[<prev] [next>] [<thread-prev] [day] [month] [year] [list]
Message-ID: <CALJcvx6eOuZoYrMixsjZEs=VuF_bmtThp8qtCKGHRyQPffTW3A@mail.gmail.com>
Date: Mon, 23 Apr 2012 16:00:17 -0700
From: Rebecca Schultz Zavin <rebecca@...roid.com>
To: Daniel Vetter <daniel.vetter@...ll.ch>
Cc: linaro-mm-sig@...ts.linaro.org,
LKML <linux-kernel@...r.kernel.org>,
DRI Development <dri-devel@...ts.freedesktop.org>,
linux-media@...r.kernel.org, Rob Clark <rob.clark@...aro.org>
Subject: Re: [PATCH] dma-buf: mmap support
I'd still rather see some form of explicit cache flusing api, but I
can do that through my exporter (and probably will to get started).
Otherwise this looks good to me except for comment inline.
On Wed, Apr 18, 2012 at 6:52 AM, Daniel Vetter <daniel.vetter@...ll.ch> wrote:
> Compared to Rob Clark's RFC I've ditched the prepare/finish hooks
> and corresponding ioctls on the dma_buf file. The major reason for
> that is that many people seem to be under the impression that this is
> also for synchronization with outstanding asynchronous processsing.
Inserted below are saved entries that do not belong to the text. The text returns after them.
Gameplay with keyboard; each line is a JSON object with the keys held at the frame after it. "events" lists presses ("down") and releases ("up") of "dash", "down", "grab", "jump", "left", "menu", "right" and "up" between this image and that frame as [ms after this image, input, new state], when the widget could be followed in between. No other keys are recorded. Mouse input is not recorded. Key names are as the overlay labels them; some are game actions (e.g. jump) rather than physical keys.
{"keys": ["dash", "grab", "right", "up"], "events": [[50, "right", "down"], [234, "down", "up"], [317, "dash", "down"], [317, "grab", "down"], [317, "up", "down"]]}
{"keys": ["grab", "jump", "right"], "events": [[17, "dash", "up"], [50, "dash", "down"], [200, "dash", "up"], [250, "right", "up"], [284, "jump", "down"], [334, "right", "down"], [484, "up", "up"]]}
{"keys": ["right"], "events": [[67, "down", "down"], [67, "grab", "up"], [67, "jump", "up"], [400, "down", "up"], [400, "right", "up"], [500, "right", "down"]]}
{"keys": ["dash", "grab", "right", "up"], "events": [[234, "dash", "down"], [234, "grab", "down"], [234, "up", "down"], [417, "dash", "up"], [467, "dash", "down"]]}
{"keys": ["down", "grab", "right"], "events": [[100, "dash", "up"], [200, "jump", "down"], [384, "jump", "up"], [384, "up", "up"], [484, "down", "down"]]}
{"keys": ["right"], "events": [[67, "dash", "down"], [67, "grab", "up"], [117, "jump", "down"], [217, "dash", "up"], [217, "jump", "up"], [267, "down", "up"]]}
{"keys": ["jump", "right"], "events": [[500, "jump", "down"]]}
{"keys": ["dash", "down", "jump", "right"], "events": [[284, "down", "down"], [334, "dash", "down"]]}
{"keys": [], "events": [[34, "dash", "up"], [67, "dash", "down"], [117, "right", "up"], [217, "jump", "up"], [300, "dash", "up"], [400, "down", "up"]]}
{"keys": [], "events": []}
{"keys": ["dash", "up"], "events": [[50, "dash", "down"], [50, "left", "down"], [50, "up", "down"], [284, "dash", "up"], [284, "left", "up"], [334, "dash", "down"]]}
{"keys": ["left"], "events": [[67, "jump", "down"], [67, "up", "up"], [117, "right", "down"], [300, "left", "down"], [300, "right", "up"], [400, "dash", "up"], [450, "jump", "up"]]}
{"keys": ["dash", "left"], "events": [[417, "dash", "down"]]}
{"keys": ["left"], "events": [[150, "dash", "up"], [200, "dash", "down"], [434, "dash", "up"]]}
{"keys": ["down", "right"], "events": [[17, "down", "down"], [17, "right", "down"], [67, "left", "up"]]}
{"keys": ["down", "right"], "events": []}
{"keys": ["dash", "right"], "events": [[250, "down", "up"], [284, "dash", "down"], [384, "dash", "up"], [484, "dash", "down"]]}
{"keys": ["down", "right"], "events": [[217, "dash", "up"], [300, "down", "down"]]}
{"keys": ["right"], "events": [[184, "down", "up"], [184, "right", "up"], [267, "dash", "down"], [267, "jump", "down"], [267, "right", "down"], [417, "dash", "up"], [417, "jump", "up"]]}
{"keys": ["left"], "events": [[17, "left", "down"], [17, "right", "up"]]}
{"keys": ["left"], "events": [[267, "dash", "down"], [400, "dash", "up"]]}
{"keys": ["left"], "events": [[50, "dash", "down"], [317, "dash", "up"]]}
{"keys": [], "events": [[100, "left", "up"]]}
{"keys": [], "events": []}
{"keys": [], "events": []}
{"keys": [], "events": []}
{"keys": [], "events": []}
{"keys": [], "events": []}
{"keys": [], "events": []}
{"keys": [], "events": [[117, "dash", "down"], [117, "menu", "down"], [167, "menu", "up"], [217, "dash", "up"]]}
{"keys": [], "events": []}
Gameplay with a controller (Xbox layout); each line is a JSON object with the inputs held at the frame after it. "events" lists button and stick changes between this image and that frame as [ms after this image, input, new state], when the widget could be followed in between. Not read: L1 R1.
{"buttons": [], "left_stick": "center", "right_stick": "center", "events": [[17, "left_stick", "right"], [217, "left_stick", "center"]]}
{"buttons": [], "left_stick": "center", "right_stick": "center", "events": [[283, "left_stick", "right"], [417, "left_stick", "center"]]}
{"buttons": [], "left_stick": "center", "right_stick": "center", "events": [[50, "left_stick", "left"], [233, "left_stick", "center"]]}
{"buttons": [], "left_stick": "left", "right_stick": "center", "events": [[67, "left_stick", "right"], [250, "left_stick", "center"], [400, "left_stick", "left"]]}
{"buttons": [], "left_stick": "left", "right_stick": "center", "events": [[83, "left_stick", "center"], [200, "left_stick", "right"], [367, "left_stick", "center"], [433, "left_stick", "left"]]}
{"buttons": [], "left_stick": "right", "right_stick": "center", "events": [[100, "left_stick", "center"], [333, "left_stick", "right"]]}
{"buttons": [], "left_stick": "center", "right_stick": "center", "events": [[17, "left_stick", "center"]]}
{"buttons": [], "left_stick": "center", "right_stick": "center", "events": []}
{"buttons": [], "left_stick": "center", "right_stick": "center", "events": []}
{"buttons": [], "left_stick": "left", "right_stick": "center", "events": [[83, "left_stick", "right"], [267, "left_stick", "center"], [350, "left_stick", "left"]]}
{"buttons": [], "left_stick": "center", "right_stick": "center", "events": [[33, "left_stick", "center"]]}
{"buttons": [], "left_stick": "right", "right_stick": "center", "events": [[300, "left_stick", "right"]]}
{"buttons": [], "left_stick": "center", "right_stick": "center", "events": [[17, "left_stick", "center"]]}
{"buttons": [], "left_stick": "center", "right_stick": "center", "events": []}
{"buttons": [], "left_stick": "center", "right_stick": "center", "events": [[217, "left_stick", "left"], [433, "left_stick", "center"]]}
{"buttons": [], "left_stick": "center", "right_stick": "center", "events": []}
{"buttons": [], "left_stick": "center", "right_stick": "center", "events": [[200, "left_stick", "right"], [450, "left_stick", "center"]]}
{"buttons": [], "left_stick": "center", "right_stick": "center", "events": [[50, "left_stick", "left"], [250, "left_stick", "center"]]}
> I'm pretty massively opposed to this because:
>
> - It boils down reinventing a new rather general-purpose userspace
> synchronization interface. If we look at things like futexes, this
> is hard to get right.
> - Furthermore a lot of kernel code has to interact with this
> synchronization primitive. This smells a look like the dri1 hw_lock,
> a horror show I prefer not to reinvent.
> - Even more fun is that multiple different subsystems would interact
> here, so we have plenty of opportunities to create funny deadlock
> scenarios.
>
> I think synchronization is a wholesale different problem from data
> sharing and should be tackled as an orthogonal problem.
>
> Now we could demand that prepare/finish may only ensure cache
> coherency (as Rob intended), but that runs up into the next problem:
> We not only need mmap support to facilitate sw-only processing nodes
> in a pipeline (without jumping through hoops by importing the dma_buf
> into some sw-access only importer), which allows for a nicer
> ION->dma-buf upgrade path for existing Android userspace. We also need
> mmap support for existing importing subsystems to support existing
> userspace libraries. And a loot of these subsystems are expected to
> export coherent userspace mappings.
>
> So prepare/finish can only ever be optional and the exporter /needs/
> to support coherent mappings. Given that mmap access is always
> somewhat fallback-y in nature I've decided to drop this optimization,
> instead of just making it optional. If we demonstrate a clear need for
> this, supported by benchmark results, we can always add it in again
> later as an optional extension.
>
> Other differences compared to Rob's RFC is the above mentioned support
> for mapping a dma-buf through facilities provided by the importer.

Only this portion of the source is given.